When the owners of the Empire State Building decided to blanket its towering facade this year with thousands of insulating windows, they were only partly interested in saving energy.

They also needed tenants.

After 78 years, Manhattan's signature office building had lost its sheen as one of the city's most desirable places to work. To get it back, the owners did what an increasing number of property owners have done -- they went green, shelling out $120 million on a variety of environmental improvements, a move would have been considered a huge gamble a few years ago.

Buildings that define city skylines across the country, some national icons, are catching up to the sleek new structures designed with efficiency in mind, as property owners and managers become convinced that a greener building now makes financial sense.

That's because in recent years environmental retrofits have begun to pay off for owners and tenants alike.

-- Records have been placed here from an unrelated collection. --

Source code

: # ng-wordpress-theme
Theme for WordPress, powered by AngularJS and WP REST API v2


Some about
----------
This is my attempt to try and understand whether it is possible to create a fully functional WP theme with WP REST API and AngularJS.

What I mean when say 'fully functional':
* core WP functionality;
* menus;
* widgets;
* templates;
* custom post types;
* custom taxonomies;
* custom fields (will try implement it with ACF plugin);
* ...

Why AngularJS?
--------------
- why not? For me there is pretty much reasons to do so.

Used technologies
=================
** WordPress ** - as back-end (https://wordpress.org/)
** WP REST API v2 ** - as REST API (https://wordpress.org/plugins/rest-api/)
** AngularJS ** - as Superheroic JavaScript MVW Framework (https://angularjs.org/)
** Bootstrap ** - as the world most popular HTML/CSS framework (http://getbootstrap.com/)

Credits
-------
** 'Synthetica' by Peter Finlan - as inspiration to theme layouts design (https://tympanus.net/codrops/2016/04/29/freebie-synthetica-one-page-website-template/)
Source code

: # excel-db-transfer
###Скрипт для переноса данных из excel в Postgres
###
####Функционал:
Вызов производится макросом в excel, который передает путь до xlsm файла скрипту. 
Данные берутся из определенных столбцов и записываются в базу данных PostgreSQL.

Higher-profile companies are seeking out more efficient office space, and new technology at older buildings has started to translate into higher property values, leases and occupancy rates.

"In a good market, we're going to get the best rents for the best tenants," said Anthony E. Malkin, who leads a real estate group that owns the Empire State Building. "In a bad market like we have now, we're going to get tenants when other buildings won't."

Renovation specialists across the country have been plugging porous walls in numerous old buildings, adding high-tech water systems and using recycled material in carpets and tile.

One of them is the Christman Building in Lansing, Mich., an 81-year-old Elizabethan Revival office that's listed on the National Register of Historic Places. While repairing the limestone exterior and preserving unique details like the mica light fixtures, the building's owners spent $8.5 million to add water-efficient plumbing and increase the amount of natural light. They also capped the building with a reflective "cool" roof.

Chicago's Sears Tower, which is going to be renamed the Willis Tower later this year, announced late last month that it will embark on a five-year, $350 million green renovation. The 110-story, staggered skyscraper, which turned 36 this year, will crown its rooftops with solar panels, wind turbines and up to 35,000 square feet of sunlight-absorbing gardens.